Afrikaner sind Außenseiter, trotz Professionalisierung und des Heimvorteils. Teams wie die Elfenbeinküste und Kamerun werden auch dieser WM Charmetupfen geben, doch ein Weltmeister aus Afrika wäre sensationell, zumal ein Held wie Essien ausfällt und Drogbas Einsatz gefährdet ist. Am schönsten spielt wohl Spanien, kein Team streichelt die Kugel sanfter, erobert Bälle gieriger zurück. Wegen des Leistungsgefälles wird man in der Vorrunde Abwehrbollwerke aus Notwehr sehen - und defensive Ansätze auf hohem Niveau. Denn auch Favoriten treten 2010 mit pragmatischen Rezepten an.

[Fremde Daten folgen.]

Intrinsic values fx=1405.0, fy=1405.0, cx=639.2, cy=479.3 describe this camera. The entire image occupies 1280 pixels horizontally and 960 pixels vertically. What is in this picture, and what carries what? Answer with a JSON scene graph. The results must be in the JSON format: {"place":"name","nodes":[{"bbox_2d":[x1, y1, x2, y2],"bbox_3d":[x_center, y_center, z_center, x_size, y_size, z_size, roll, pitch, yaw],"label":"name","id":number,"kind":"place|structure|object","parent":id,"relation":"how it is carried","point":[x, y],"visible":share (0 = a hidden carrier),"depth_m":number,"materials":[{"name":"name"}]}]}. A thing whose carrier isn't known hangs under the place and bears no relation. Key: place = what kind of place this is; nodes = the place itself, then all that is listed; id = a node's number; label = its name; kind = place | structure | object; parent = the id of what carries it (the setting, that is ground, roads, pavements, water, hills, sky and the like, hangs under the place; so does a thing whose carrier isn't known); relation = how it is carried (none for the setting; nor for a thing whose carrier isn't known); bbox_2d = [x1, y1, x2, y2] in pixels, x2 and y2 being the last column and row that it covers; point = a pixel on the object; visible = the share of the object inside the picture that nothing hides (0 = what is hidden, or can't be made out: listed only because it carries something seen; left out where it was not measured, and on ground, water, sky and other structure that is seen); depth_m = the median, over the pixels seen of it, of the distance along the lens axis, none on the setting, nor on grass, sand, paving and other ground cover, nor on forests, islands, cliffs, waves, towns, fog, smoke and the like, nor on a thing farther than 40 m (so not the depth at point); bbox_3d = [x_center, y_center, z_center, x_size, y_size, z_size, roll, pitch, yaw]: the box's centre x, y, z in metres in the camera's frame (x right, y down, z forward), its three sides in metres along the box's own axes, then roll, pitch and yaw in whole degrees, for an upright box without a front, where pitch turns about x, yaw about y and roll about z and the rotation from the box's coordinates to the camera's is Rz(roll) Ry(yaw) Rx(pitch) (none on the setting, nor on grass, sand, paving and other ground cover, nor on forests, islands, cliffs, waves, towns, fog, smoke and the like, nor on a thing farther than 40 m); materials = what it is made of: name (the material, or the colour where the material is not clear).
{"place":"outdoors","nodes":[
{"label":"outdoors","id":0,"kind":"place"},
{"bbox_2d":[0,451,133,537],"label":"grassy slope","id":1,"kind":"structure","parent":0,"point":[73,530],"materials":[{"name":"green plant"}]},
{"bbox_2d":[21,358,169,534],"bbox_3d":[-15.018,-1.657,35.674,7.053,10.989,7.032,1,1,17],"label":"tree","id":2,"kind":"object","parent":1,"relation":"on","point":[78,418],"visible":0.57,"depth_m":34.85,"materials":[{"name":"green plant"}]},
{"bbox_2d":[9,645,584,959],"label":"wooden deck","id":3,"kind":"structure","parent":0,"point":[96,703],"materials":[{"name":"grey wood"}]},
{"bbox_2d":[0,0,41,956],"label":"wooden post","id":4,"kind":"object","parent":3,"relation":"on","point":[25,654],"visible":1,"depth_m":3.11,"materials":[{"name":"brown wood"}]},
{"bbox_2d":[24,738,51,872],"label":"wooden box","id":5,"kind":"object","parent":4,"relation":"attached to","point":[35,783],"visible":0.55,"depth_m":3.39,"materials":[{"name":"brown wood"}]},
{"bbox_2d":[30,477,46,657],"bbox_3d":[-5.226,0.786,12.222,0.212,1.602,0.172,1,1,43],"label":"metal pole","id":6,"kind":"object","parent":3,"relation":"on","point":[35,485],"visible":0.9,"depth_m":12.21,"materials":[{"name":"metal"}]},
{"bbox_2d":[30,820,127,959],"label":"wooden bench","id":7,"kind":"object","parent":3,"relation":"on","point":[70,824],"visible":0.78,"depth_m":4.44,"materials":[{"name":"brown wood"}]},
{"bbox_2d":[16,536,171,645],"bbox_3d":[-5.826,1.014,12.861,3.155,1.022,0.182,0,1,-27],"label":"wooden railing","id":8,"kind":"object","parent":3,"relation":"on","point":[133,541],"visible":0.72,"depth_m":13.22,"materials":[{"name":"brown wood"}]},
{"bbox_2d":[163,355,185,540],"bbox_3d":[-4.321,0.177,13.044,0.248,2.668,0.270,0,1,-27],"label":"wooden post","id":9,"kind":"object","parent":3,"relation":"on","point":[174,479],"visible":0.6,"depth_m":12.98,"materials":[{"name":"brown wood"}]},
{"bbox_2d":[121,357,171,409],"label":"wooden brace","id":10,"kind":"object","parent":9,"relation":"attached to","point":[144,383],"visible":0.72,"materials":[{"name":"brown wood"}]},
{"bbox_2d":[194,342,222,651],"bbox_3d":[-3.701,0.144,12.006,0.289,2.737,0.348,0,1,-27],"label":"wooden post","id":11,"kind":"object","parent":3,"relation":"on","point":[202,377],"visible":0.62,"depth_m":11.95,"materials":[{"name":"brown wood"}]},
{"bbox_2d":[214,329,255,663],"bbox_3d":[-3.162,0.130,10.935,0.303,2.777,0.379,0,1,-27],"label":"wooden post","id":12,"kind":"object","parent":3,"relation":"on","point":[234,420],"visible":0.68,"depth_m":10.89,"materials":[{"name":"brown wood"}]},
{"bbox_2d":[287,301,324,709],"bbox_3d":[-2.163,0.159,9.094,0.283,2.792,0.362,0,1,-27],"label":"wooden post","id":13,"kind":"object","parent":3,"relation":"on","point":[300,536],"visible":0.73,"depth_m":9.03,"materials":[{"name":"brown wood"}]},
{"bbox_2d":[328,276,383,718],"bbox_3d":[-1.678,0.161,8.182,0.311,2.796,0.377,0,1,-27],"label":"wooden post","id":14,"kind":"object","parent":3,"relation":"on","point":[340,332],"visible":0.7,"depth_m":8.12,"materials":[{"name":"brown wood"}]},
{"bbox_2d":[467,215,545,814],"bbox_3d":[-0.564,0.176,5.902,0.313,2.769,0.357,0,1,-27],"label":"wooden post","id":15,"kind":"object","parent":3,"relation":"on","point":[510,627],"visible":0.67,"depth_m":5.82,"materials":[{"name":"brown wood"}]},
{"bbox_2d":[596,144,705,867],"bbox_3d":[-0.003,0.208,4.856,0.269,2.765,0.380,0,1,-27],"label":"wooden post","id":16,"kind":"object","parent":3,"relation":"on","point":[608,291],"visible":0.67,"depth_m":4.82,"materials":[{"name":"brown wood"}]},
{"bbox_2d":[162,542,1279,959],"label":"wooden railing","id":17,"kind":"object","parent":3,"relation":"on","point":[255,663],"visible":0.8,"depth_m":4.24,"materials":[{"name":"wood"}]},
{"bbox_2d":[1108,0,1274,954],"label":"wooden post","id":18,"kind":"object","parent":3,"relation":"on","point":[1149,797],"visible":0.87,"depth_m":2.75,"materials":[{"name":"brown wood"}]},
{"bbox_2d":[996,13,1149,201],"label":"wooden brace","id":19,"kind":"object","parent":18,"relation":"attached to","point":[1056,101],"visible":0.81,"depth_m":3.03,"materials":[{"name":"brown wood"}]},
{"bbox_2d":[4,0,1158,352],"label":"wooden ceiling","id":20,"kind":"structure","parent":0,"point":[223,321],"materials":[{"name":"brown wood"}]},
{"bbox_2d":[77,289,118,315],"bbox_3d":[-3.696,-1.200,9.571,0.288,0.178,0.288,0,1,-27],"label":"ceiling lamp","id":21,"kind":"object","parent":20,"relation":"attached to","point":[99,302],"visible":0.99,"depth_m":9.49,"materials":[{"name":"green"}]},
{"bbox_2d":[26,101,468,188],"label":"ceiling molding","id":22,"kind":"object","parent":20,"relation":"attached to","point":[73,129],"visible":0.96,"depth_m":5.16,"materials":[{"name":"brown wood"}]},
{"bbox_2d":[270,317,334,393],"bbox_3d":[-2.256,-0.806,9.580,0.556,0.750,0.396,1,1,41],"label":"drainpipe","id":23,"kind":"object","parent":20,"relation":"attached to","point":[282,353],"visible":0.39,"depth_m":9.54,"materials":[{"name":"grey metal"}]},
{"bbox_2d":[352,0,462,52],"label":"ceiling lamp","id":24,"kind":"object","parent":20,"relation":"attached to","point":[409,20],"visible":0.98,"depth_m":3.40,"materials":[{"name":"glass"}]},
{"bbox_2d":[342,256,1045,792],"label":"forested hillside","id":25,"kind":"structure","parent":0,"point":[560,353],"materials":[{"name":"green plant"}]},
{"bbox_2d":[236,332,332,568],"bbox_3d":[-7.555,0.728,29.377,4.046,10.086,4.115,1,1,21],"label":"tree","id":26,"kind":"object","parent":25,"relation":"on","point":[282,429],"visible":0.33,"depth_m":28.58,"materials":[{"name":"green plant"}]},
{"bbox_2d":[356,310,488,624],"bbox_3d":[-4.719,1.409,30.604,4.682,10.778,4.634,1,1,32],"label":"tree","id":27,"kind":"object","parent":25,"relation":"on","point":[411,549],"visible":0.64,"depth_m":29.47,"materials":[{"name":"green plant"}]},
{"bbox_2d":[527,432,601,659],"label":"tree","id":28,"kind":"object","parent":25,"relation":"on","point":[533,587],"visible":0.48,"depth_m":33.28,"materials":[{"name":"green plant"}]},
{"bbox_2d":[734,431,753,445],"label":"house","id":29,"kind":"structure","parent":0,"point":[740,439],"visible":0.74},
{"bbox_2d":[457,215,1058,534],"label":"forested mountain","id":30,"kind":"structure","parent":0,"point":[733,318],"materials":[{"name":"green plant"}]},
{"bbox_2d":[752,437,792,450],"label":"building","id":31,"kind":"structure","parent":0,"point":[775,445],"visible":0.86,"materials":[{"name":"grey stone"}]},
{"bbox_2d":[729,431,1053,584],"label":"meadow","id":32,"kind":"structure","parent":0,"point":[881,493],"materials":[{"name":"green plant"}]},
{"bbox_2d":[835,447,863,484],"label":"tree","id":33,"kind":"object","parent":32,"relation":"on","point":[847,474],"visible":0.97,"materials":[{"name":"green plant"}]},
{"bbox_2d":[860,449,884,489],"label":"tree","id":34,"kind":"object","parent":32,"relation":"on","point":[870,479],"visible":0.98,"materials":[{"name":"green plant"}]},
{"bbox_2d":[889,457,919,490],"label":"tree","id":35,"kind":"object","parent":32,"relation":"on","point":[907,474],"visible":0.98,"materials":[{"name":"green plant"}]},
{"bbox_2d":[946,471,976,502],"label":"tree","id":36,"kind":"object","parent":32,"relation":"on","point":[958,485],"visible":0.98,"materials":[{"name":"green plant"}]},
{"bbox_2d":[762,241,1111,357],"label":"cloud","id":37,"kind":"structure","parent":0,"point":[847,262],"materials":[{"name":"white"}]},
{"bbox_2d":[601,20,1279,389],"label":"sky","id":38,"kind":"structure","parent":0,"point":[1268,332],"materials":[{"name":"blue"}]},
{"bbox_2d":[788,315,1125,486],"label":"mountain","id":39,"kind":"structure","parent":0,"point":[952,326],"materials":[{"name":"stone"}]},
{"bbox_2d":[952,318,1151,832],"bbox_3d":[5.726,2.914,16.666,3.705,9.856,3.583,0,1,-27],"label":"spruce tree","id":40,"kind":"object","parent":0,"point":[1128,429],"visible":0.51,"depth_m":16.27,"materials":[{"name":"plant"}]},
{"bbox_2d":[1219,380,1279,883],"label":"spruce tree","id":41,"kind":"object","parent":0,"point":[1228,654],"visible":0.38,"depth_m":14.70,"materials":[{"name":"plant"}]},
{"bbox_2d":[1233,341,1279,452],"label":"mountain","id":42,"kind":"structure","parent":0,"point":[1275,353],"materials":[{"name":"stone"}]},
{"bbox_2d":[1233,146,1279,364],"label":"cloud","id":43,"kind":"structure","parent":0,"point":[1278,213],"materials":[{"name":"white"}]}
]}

Brasilien rückte mit Trainer Dunga von brotloser Kunst ab, steht hinten wie eine Wand, kontert mit Wonne. Argentinien hat zwar famose Stürmer (wie den WM-König in spe, Messi), spielte aber unter Maradona zuletzt trotzdem rational; ein Tor über 25 Stationen wäre diesmal überraschend. Die Italiener sind notorische Verteidiger, jedoch überaltert und hinten porös. England wird von einem Italiener gecoacht (Capello). Und auch der ewige, manisch-offensive Geheimtipp Holland will defensiv sorgfältiger vorgehen. Ins Kreuz ihrer Angreifer stellt die Elftal im Mittelfeld erstmals zwei kantige Abräumer: van Bommel und de Jong.

Vielseitig, jung, fit

Eine solche Doppel- oder gar Triplesechs im wichtigsten Planquadrat, der Feldmitte, ist ein gemeinsamer Nenner fast aller WM-Teams. Wasserträger alter Schule gibt es kaum noch, in Mode sind dynamische Allrounder (DFB: Khedira, Schweinsteiger). In der Angriffszone machen sich reinrassige Kopfballschränke und Knipser rar, der moderne Angreifer ist vielseitig geschult, gerne jung und topfit - Prototyp: Thomas Müller. Die WM 2010 könnte ein Turnier der Jugend werden. In Südafrikas Winter wird Tempofußball dominieren, die Höhenunterschiede der Spielorte fordern die Physis. Sportler mit guten Brennwerten und Laufleistungen sind im Vorteil.